7. Fried S’mOreo (Texas Rangers)
In 2013, the Pittsburgh Pirates introduced the Brunch Burger. It features a special burger patty made of 60% beef and 40% bacon, topped with bacon, a fried egg, and cheddar and sandwiched between a goddamn donut. You can get in the Rivertown Brewing Hall of Fame Club above the left-field bleachers.
6. Brunch Burger (Pittsburgh Pirates)
For the extra hungry Phillies fan, there's the Wayback Triple Triple Cheeseburger, which features nine beef patties, nine slices of American cheese, and 5,100 calories.
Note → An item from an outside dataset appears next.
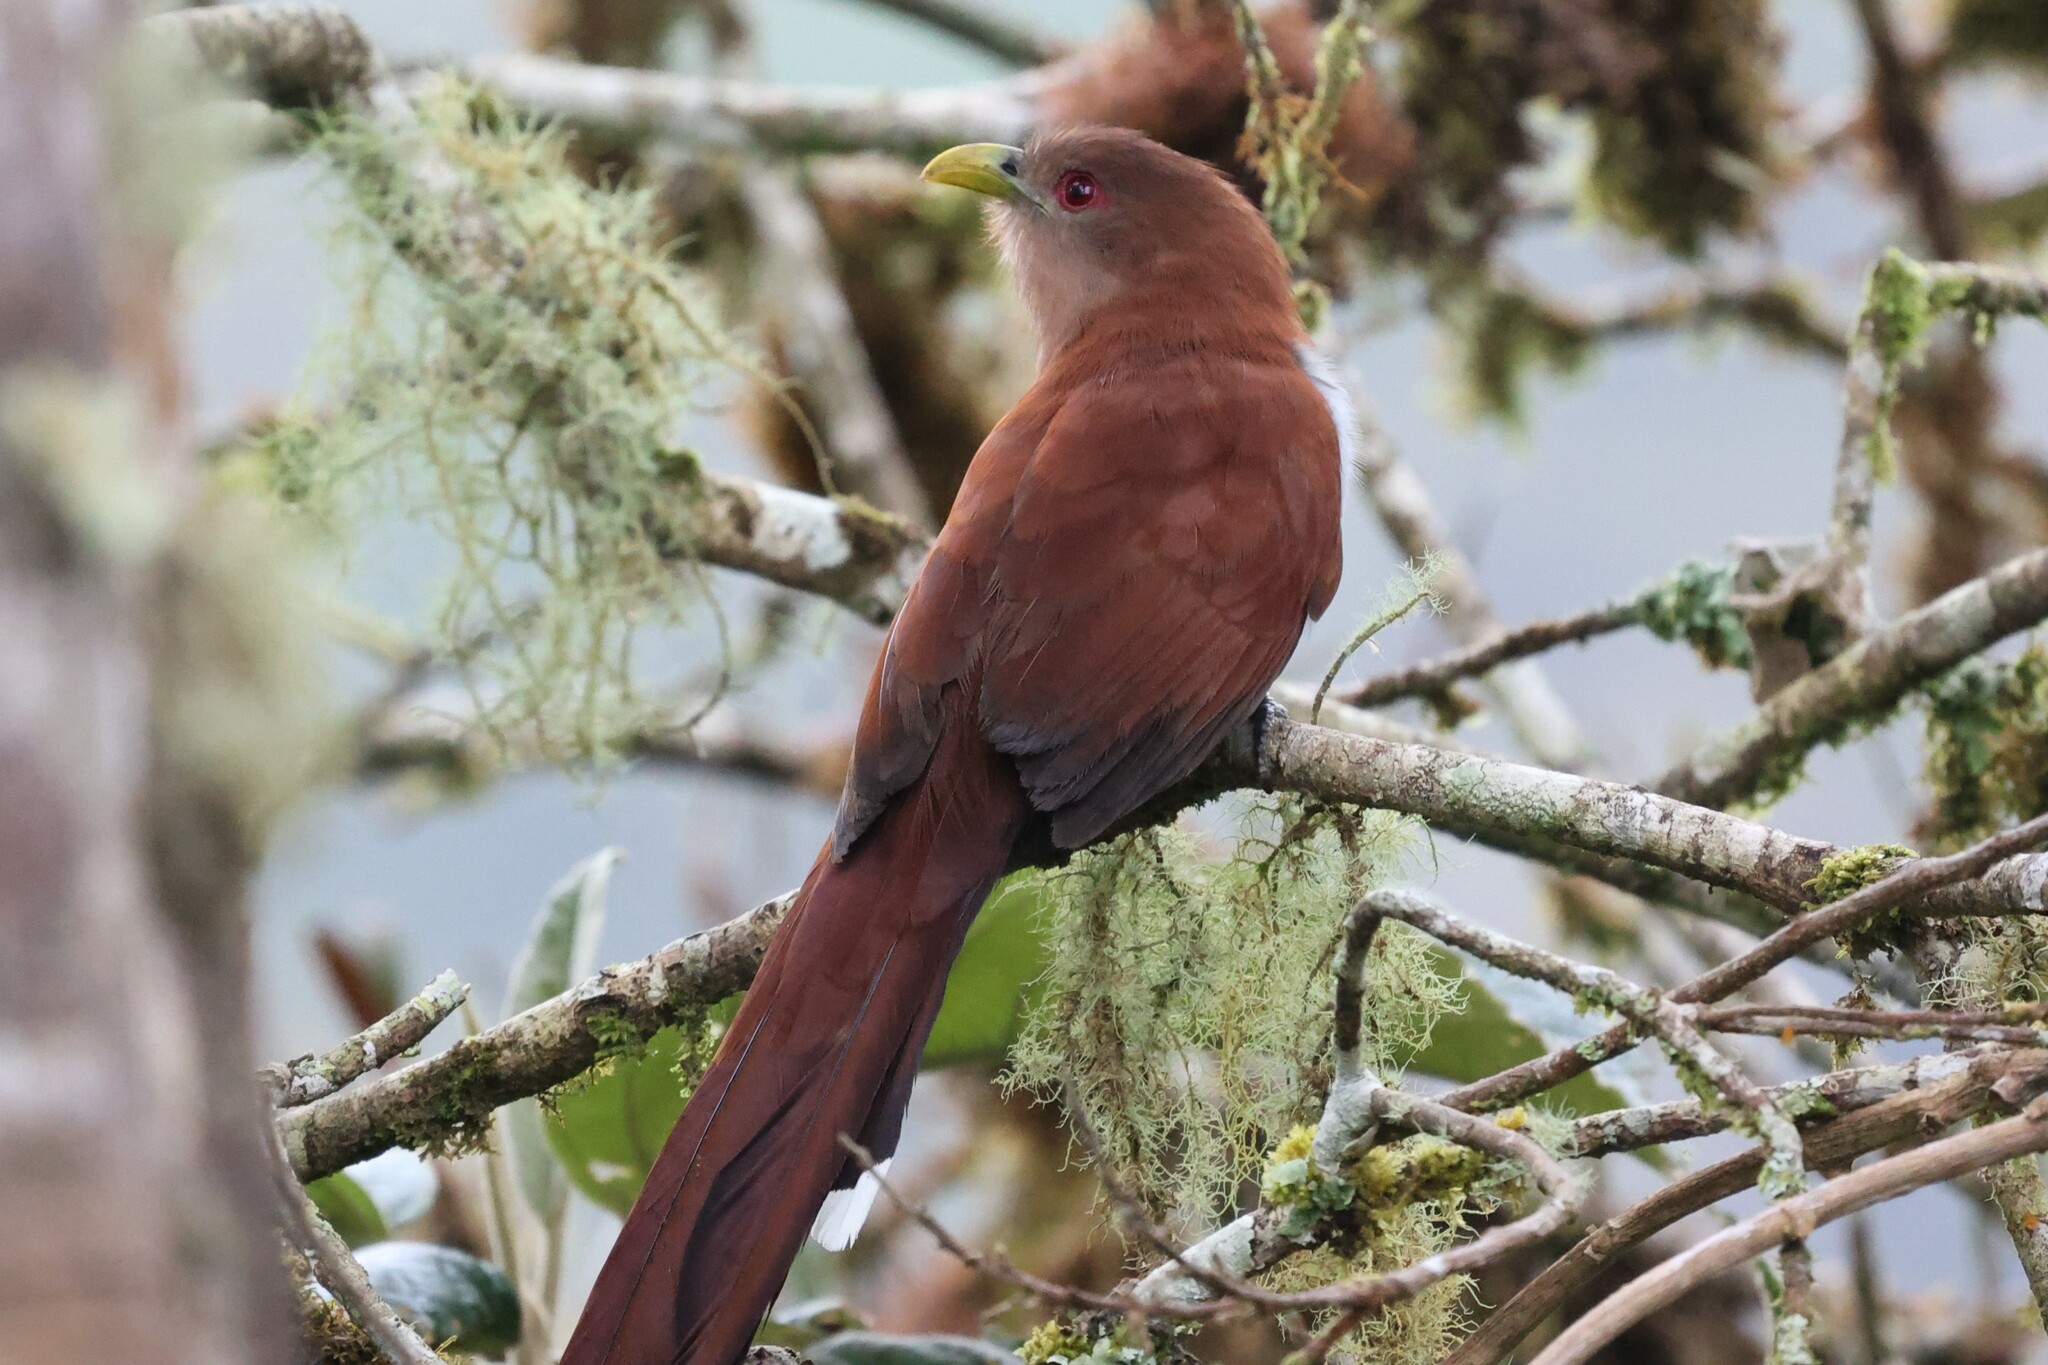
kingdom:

Now, I'm an American, so I actually have no idea how many calories a fully grown human male should consume in a day. But I assume it's something like 7,000 or 8,000, so you should be good.
The Brewers' Pulled Pork Parfait is just like a regular parfait, only instead of yogurt and berries and granola it has layers of pulled pork, mashed potatoes, and chives.
4. Pulled Pork Parfait (Milwaukee Brewers)
This is not a joke. At Stand 144 at Coors Field in Denver, you really can get yourself some deep-fried "Rocky Mountain Oysters"...which of course are deep-fried bull or bison testicles.
3. Rocky Mountain Oysters (Colorado Rockies)
If you can eat this four-pound burger featuring eight slices of cheese and 32 strips of bacon, you get two free tickets to a Rays game plus—that's right, there's more!—a free Rays t-shirt.
Of course, you would also be dead, so, you know.
2. Rays Fan vs. Food Burger (Tampa Bay Rays)
The number one most insane ballpark food item in America (or Canada)? That would be the "StrasBurger" at Nationals P. Judging by the fact that it's eight pounds and costs $59, I'm going to say it was probably designed to be shared.
Of course, they also say a single "serving size" of Fruit Loops is like a half cup, but we still eat them out of a salad bowl. So screw it, eat the whole thing yourself.